Grassobbio (Bg) – 3mila litri di latte gettati, letteralmente, per terra. È successo in un’azienda agricola di Grassobbio, nella bergamasca, che, lo scorso 2 gennaio, ha realizzato un video, pubblicato sulla pagina Instagram di Copagri Lombardia, in cui, riversando a terra la produzione giornaliera, denunciava il mancato rispetto dell’accordo sui prezzi del latte raggiunto a dicembre.
“È il primo gennaio 2026 e stiamo letteralmente per gettare 3mila litri di latte, la nostra produzione giornaliera, a causa del mancato rispetto dell’accordo stipulato a dicembre 2025 tra industriali e il ministero dell’Agricoltura, ovvero il mancato ritiro delle disdette”, spiega l’allevatrice nel video. “Abbiamo provveduto a contattare 30 tra commercianti e caseifici, ma abbiamo ricevuto chiusura completa da parte di tutti. E, come noi, ci sono tante altre realtà. Siamo senza alcun futuro”.
“Latte buttato nelle stalle perché i caseifici disdicono i contratti. Una situazione inaccettabile che sta colpendo duramente gli allevatori lombardi e italiani, lasciati soli di fronte a scelte unilaterali e a un mercato che non garantisce più certezze né prezzi equi”, ha scritto Copagri Lombardia nel post con cui ha ripubblicato il video. “Dietro ogni litro di latte ci sono lavoro, investimenti e dignità. Copagri Lombardia chiede risposte immediate e un confronto serio per tutelare il latte italiano e chi lo produce ogni giorno. Non è spreco. È una crisi che va affrontata ora”.

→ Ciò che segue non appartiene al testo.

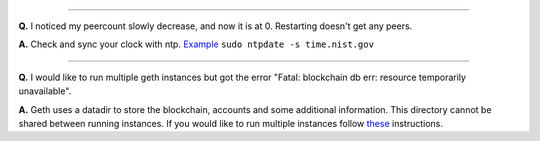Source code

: --------------

**Q.** I noticed my peercount slowly decrease, and now it is at 0.
Restarting doesn't get any peers.

**A.** Check and sync your clock with ntp.
`Example <http://askubuntu.com/questions/254826/how-to-force-a-clock-update-using-ntp>`__
``sudo ntpdate -s time.nist.gov``

--------------

**Q.** I would like to run multiple geth instances but got the error
"Fatal: blockchain db err: resource temporarily unavailable".

**A.** Geth uses a datadir to store the blockchain, accounts and some
additional information. This directory cannot be shared between running
instances. If you would like to run multiple instances follow
`these <https://github.com/expanse-org/go-expanse/wiki/Setting-up-private-network-or-local-cluster>`__
instructions.

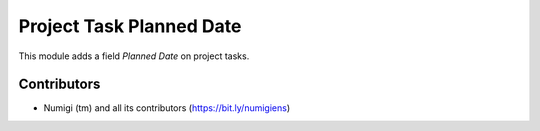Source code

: Project Task Planned Date
=========================
This module adds a field `Planned Date` on project tasks.

Contributors
------------
* Numigi (tm) and all its contributors (https://bit.ly/numigiens)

Nella prima metà del 2025, le quotazioni del latte spot erano fissate a valori molto elevati, motivo per cui molte aziende agricole avevano pure effettuato importanti investimenti. A partire dall’estate, però, il prezzo è calato considerevolmente. Questa situazione “ha fatto sì che a ottobre i grandi produttori, sostanzialmente il Gruppo Lactalis, abbiano disdettato il latte a partire dal primo di gennaio”, come ha spiegato Renato Giavazzi, presidente di Confagricoltura Bergamo, al Corriere della Sera. E ha aggiunto che la situazione “a dicembre è diventata insostenibile. Alcune disdette sono state ritirate, altre no con le associazioni che sono state messe in una difficoltà pazzesca”.